++++ ENTRIES SUPPLIED
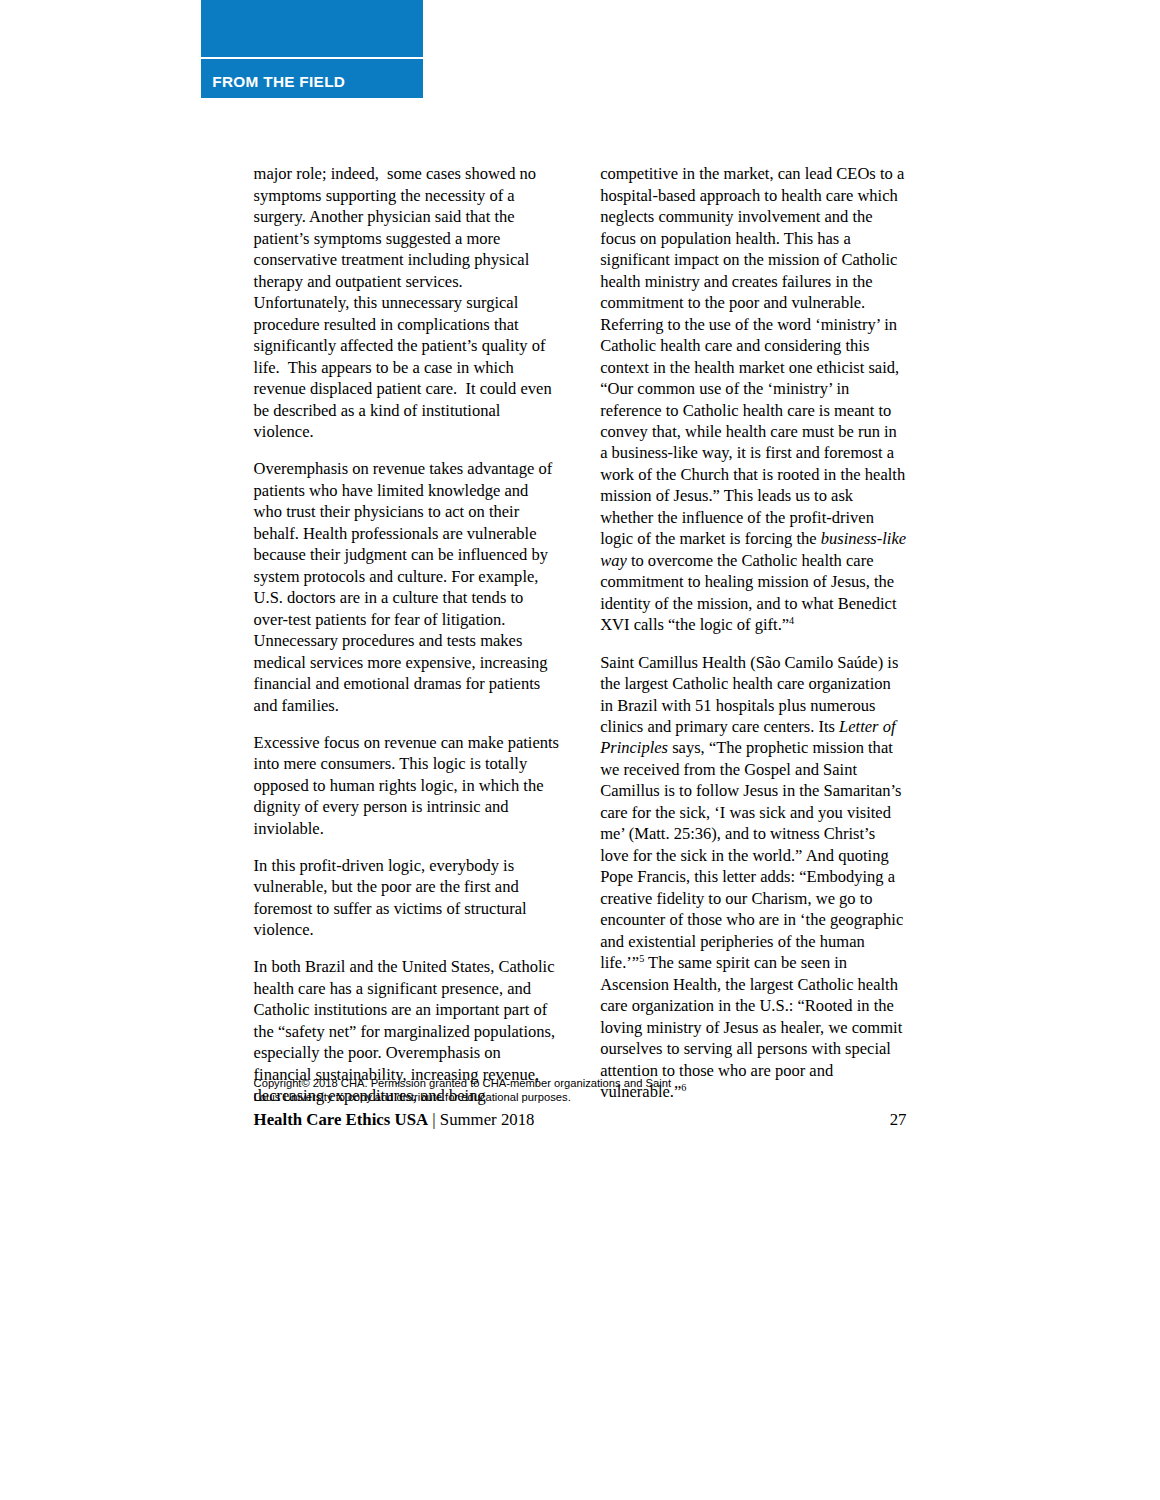From the Field
major role; indeed, some cases showed no symptoms supporting the necessity of a surgery. Another physician said that the patient’s symptoms suggested a more conservative treatment including physical therapy and outpatient services. Unfortunately, this unnecessary surgical procedure resulted in complications that significantly affected the patient’s quality of life. This appears to be a case in which revenue displaced patient care. It could even be described as a kind of institutional violence.
Overemphasis on revenue takes advantage of patients who have limited knowledge and who trust their physicians to act on their behalf. Health professionals are vulnerable because their judgment can be influenced by system protocols and culture. For example, U.S. doctors are in a culture that tends to over-test patients for fear of litigation. Unnecessary procedures and tests makes medical services more expensive, increasing financial and emotional dramas for patients and families.
Excessive focus on revenue can make patients into mere consumers. This logic is totally opposed to human rights logic, in which the dignity of every person is intrinsic and inviolable.
In this profit-driven logic, everybody is vulnerable, but the poor are the first and foremost to suffer as victims of structural violence.
In both Brazil and the United States, Catholic health care has a significant presence, and Catholic institutions are an important part of the “safety net” for marginalized populations, especially the poor. Overemphasis on financial sustainability, increasing revenue, decreasing expenditures, and being competitive in the market, can lead CEOs to a hospital-based approach to health care which neglects community involvement and the focus on population health. This has a significant impact on the mission of Catholic health ministry and creates failures in the commitment to the poor and vulnerable. Referring to the use of the word ‘ministry’ in Catholic health care and considering this context in the health market one ethicist said, “Our common use of the ‘ministry’ in reference to Catholic health care is meant to convey that, while health care must be run in a business-like way, it is first and foremost a work of the Church that is rooted in the health mission of Jesus.” This leads us to ask whether the influence of the profit-driven logic of the market is forcing the business-like way to overcome the Catholic health care commitment to healing mission of Jesus, the identity of the mission, and to what Benedict XVI calls “the logic of gift.”4
Saint Camillus Health (São Camilo Saúde) is the largest Catholic health care organization in Brazil with 51 hospitals plus numerous clinics and primary care centers. Its Letter of Principles says, “The prophetic mission that we received from the Gospel and Saint Camillus is to follow Jesus in the Samaritan’s care for the sick, ‘I was sick and you visited me’ (Matt. 25:36), and to witness Christ’s love for the sick in the world.” And quoting Pope Francis, this letter adds: “Embodying a creative fidelity to our Charism, we go to encounter of those who are in ‘the geographic and existential peripheries of the human life.’”5 The same spirit can be seen in Ascension Health, the largest Catholic health care organization in the U.S.: “Rooted in the loving ministry of Jesus as healer, we commit ourselves to serving all persons with special attention to those who are poor and vulnerable.”6
Copyright© 2018 CHA. Permission granted to CHA-member organizations and Saint Louis University to copy and distribute for educational purposes.
Health Care Ethics USA | Summer 2018
27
++++++++
Find every line above that includes the word "violence", then state how many there are and nothing more.

* [ANSWER TO THE EXERCISE]
2